NUHW sponsors new mental health reform legislation

NewsJanuary 27, 2021

NUHW has teamed up with State Sen. Scott Wiener on a new bill that would require insurance companies to provide patients with return mental health and substance use disorder treatment appointments within 10 business days, unless their clinician believes a longer gap is appropriate.

SB 221 would close a loophole that requires health plans, such as Kaiser, to provide initial appointments within 10 business days, but allows them to then make patients wait weeks or even months for follow-up appointments.

As Ann Rivello, an NUHW member and a social worker at Kaiser Permanente in Redwood City told the San Francisco Chronicle, “Wouldn’t it be amazing if mental health care was just as easy to get as medical health care?” 
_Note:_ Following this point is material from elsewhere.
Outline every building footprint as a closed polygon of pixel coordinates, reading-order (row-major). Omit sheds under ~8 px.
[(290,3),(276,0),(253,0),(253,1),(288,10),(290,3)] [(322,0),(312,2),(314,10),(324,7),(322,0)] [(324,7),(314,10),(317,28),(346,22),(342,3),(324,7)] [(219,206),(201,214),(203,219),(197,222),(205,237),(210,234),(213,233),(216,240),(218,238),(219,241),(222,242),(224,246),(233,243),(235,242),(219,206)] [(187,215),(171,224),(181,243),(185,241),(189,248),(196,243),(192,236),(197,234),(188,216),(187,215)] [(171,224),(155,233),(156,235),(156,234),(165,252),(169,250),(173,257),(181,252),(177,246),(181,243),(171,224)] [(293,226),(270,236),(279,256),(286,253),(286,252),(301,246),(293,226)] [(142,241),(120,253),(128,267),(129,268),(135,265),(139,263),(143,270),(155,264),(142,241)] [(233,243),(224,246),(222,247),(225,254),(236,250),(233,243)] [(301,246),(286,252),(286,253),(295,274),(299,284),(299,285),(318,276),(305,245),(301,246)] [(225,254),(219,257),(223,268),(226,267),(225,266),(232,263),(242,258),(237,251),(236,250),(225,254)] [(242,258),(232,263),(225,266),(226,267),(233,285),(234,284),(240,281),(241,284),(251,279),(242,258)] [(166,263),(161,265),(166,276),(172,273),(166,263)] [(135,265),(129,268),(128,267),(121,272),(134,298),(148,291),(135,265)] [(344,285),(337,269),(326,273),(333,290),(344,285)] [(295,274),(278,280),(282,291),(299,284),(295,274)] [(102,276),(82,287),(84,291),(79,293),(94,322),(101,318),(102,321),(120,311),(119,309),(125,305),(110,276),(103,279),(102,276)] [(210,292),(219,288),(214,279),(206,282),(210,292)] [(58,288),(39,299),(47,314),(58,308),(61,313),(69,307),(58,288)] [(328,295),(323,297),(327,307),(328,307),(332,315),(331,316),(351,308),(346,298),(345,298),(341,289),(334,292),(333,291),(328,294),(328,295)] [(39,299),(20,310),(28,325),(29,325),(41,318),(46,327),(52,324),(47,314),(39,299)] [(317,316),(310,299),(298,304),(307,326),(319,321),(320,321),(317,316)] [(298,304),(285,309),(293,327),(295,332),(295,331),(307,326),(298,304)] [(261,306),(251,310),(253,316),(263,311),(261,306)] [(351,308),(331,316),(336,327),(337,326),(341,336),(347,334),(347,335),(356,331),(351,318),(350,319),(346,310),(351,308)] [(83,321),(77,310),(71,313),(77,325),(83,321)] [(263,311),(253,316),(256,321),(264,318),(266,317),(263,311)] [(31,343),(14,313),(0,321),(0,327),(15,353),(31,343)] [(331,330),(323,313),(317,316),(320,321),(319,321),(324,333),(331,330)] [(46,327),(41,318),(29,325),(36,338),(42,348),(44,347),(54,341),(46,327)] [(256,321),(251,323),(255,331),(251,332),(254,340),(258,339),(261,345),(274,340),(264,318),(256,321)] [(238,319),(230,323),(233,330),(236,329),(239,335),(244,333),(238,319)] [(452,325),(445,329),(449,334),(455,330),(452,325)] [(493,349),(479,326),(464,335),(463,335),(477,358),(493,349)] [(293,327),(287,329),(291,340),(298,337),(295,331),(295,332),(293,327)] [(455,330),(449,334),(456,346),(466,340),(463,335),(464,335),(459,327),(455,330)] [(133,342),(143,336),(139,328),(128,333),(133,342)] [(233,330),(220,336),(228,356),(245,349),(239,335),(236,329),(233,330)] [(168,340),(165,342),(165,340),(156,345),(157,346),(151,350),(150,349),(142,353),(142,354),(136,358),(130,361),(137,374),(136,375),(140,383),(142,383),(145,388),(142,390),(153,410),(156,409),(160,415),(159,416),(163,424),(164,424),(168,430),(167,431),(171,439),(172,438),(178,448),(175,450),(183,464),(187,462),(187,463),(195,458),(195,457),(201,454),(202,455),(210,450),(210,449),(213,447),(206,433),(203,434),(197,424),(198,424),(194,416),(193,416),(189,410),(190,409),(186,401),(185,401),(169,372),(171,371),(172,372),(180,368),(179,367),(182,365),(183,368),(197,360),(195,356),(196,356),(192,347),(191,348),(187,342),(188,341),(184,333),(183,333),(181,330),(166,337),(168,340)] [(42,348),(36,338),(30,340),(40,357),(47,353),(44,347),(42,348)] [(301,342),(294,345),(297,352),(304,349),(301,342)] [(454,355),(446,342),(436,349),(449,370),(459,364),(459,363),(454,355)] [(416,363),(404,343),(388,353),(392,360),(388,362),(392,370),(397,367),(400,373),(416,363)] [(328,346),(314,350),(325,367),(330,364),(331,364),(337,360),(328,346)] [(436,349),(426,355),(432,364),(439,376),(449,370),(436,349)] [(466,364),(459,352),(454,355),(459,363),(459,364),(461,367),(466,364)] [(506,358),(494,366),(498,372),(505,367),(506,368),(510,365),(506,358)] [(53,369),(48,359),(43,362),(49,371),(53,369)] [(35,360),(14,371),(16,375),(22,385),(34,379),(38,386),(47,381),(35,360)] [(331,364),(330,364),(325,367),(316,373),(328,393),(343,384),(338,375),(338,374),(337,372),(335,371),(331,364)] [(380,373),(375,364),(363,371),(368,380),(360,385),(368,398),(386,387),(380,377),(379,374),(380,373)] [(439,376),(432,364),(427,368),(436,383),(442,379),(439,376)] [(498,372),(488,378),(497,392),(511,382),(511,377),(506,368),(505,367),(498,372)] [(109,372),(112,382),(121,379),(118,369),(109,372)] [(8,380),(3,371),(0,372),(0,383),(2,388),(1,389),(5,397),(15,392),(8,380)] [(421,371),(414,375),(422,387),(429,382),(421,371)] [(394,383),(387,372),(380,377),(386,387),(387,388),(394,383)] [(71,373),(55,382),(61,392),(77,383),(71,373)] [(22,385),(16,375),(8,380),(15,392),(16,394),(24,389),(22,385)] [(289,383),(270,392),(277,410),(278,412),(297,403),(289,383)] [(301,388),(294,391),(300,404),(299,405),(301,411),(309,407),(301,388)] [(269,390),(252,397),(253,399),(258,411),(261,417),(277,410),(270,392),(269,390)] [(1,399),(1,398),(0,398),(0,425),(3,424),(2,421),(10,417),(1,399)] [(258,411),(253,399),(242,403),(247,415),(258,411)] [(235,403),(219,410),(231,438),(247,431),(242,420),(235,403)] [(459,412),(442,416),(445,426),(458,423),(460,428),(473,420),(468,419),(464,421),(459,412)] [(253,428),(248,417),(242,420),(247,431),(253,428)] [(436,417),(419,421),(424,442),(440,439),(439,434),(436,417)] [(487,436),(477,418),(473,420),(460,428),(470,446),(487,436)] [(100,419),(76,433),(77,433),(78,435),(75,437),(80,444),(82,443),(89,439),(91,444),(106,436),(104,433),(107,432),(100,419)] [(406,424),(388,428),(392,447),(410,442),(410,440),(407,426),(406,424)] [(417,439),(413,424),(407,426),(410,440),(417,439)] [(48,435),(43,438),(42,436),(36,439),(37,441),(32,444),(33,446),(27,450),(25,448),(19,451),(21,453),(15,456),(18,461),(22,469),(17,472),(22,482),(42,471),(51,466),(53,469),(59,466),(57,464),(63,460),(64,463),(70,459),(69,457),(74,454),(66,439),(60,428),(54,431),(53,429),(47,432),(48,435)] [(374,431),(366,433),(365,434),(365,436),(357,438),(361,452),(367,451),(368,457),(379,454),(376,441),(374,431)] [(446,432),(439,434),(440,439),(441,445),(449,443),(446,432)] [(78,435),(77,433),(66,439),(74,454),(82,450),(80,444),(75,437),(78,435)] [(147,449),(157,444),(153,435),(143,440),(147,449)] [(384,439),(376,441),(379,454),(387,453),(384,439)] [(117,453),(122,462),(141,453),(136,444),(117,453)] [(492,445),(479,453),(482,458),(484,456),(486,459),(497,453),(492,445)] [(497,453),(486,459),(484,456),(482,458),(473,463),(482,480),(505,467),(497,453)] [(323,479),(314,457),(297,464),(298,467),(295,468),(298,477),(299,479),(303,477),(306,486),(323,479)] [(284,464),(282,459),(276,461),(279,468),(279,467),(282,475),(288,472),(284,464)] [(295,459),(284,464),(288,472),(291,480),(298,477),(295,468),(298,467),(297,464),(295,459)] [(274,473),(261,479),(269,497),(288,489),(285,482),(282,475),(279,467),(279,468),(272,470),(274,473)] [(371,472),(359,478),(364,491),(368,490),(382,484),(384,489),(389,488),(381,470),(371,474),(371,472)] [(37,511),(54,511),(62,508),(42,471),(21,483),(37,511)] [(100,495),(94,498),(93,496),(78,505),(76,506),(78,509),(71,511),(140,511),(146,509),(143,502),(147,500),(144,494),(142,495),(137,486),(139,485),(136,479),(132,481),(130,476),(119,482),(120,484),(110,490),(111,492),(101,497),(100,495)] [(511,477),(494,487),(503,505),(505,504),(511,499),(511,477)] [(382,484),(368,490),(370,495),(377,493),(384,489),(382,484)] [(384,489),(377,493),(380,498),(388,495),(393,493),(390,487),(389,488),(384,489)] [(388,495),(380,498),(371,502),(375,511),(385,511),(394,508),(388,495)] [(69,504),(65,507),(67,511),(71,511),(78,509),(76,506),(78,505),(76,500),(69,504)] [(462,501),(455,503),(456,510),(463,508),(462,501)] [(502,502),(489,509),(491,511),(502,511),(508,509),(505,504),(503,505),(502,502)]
Noting that the pandemic had reached a “boiling point,” she added that “People are facing joblessness, moving back at home, a difficult relationship, and we have to tell them, ‘We don’t have any appointments, don’t get your hopes up.’”

Sen. Wiener authored SB 855, the groundbreaking bill NUHW members helped pass into law last year. That bill requires private insurers to cover medically necessary treatment for all mental health and substance use disorders and requires that determinations of medical necessity be made according to criteria developed by nonprofit clinical specialty associations, not the insurers themselves.

“Mental healthcare is critically important to the health and well-being of our communities,” Senator Wiener said. “If you break a leg, you can expect to receive immediate follow-up care – no one with health insurance would be told they have to wait six months to get a cast removed because no providers were available. Yet, that’s exactly how we currently treat mental health and substance use disorder treatment. If we’re serious about access to mental health treatment — as we absolutely must be — we need to ensure timely access to care. SB 221 will do so.”

NUHW is sponsoring SB 221 and will work to try to pass it over the objections of the insurance industry.